In sum, connective usage varies in translations, but these variations are not random: explicitation occurs mostly for continuous relations that were often left implicit in source texts such as causal ones, and conversely these relations are also the ones often left implicit in translated data. In contrast, leaving discontinuous relations implicit creates difficulties that are recurrent across languages and that limit translators’ choices.
7.6 Summary
This chapter presented variations in connective usage across languages, and across different genres and registers within the same language. One of the main conclusions from cross-linguistic studies is that similar discourse relations exist across languages, as a way to create coherence within text and discourse. The encoding of these relations in specific connectives is, in striking contrast, almost always language specific. Connectives do indeed differ between languages in the number and type of meanings they convey, their syntactic restrictions, and the genres and registers in which they are typically used. These differences have been repeatedly observed, even between closely related languages such as French and Spanish, or German and Dutch. In the second part of the chapter, we observed that variations are also wide ranging between genres, especially between those belonging to the written and to the spoken modes, but also within one mode. These differences have an impact of language processing, as even native speakers have less clear-cut intuitions about connectives bound to the written mode, and these connectives are also acquired later by teenagers. Cross-linguistic differences observed in parallel directional corpora can also be used to study connectives in translated texts.
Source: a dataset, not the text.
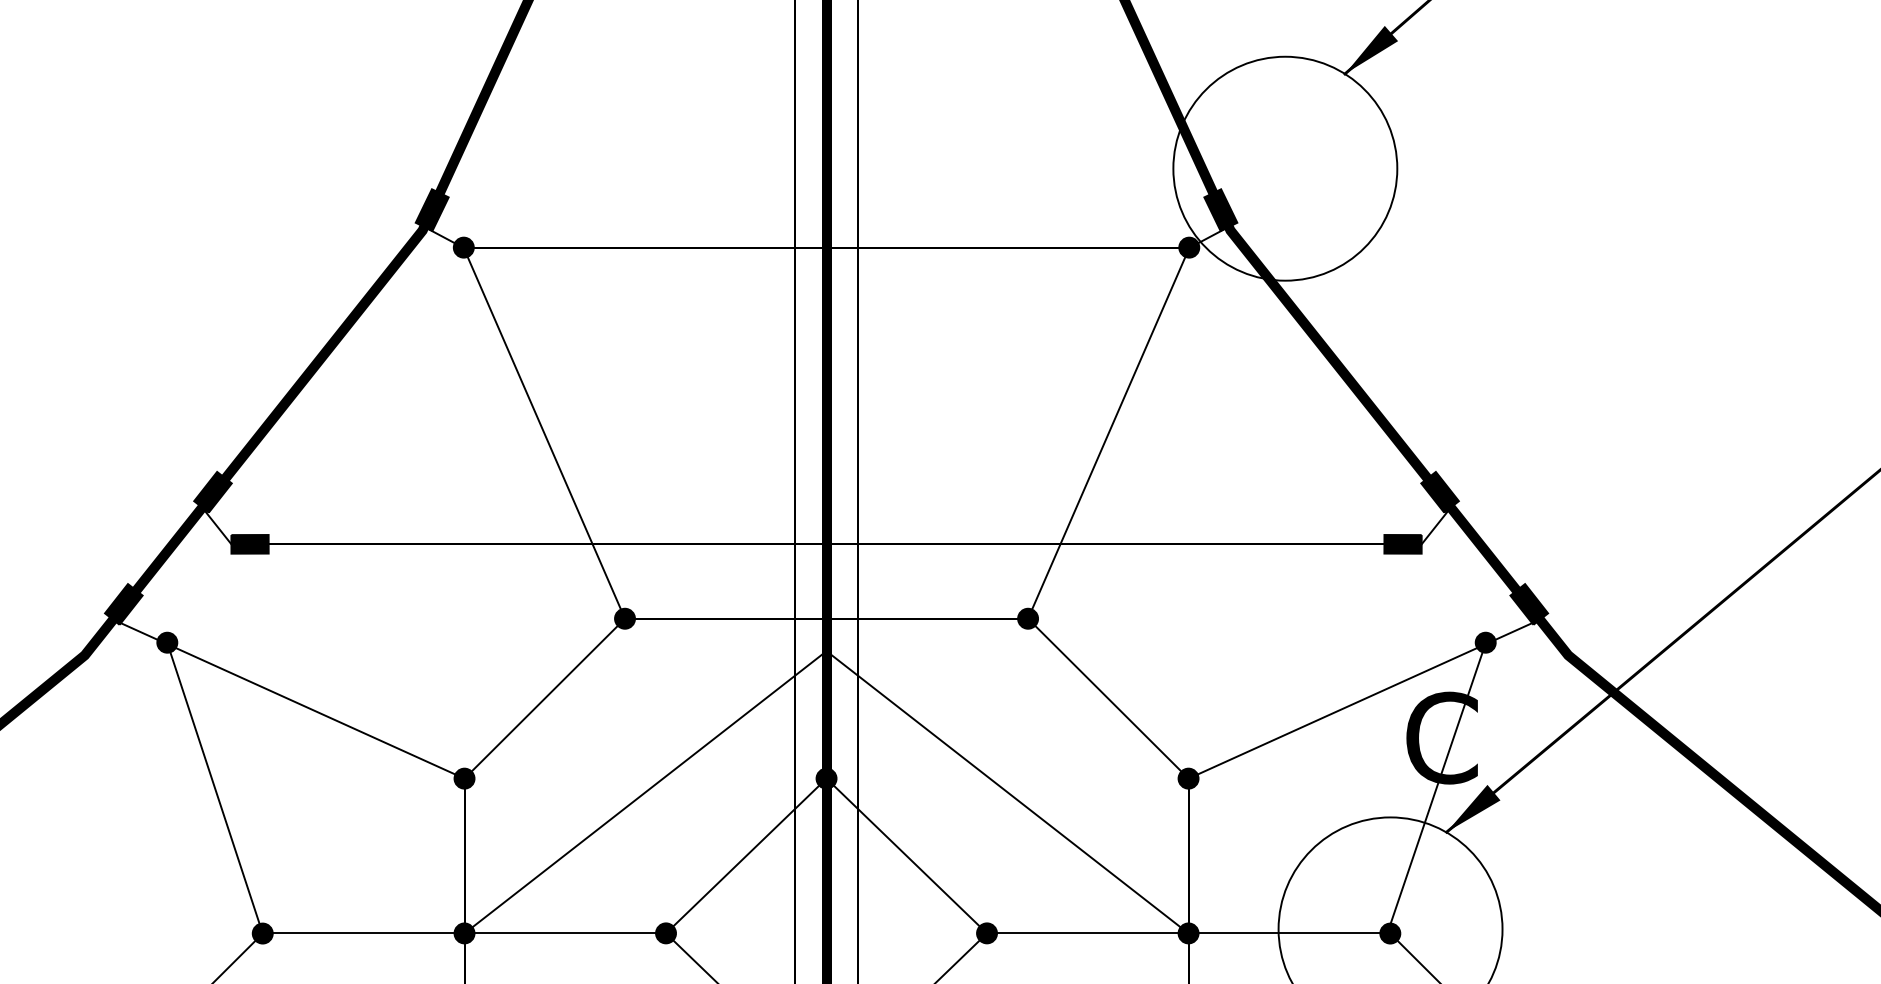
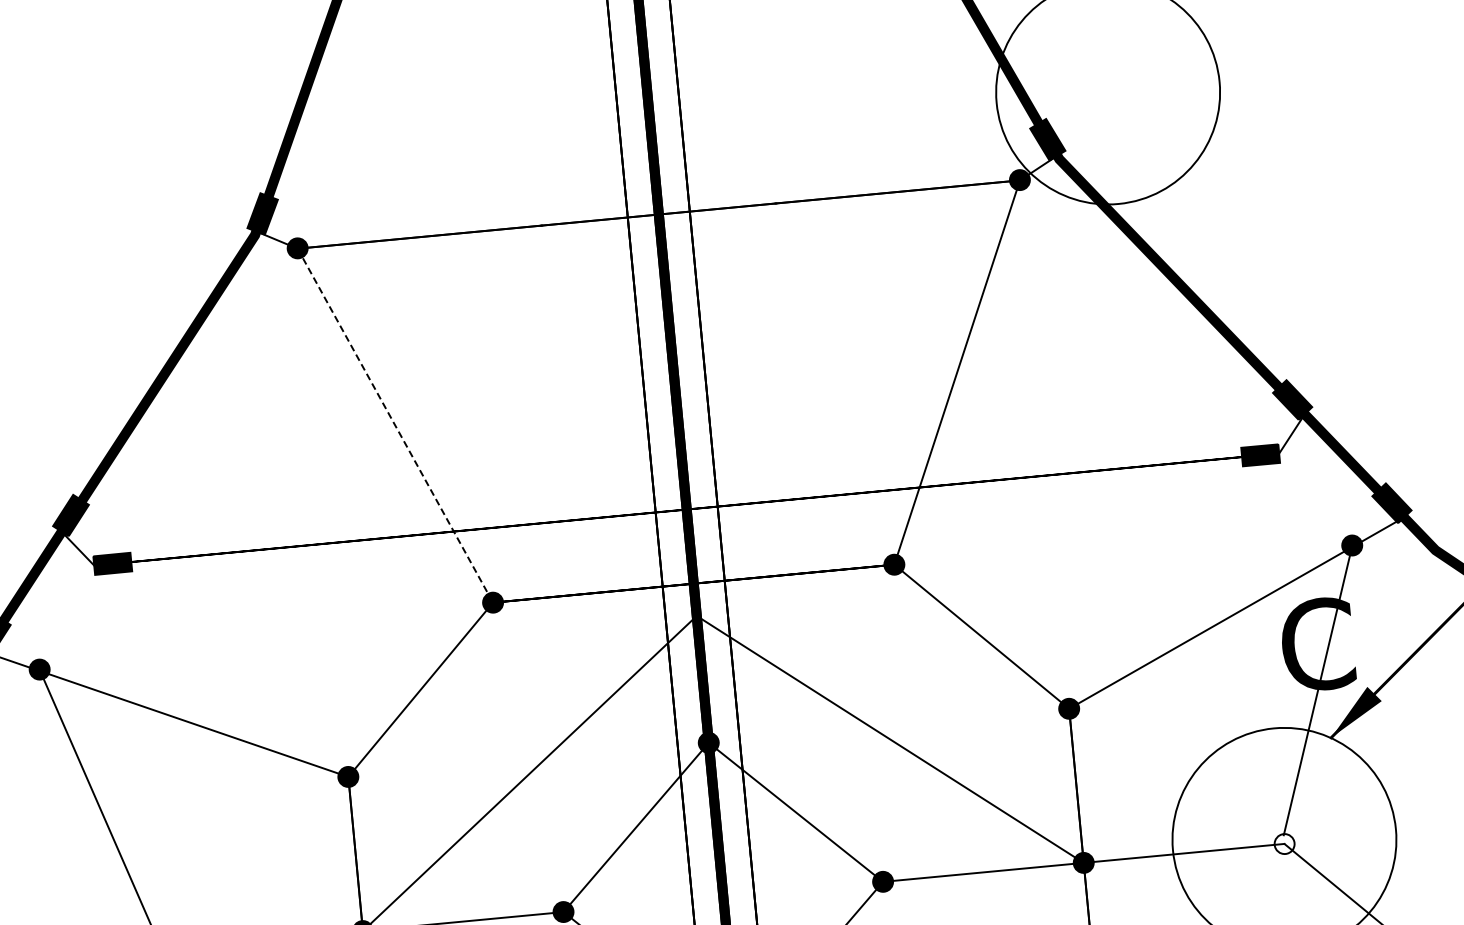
line: (544, 433) -> (395, 425), solid -> dashed
fill: (1390, 933) -> (1284, 843), removed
These observations are crucial to test different theories in translation and discourse studies, such as the existence of a translation universal of explicitation, and the role of continuity for the implicit communication of discourse relations.
Discussion Points
- In what respects do connectives differ between languages? 
- Why are connectives difficult to translate? 
- Why do you think that so many connectives are polyfunctional, and why are all these meanings almost never fully convergent between languages? (Hint: look back at the discussion on the evolution of connectives in diachrony in Chapter 5.)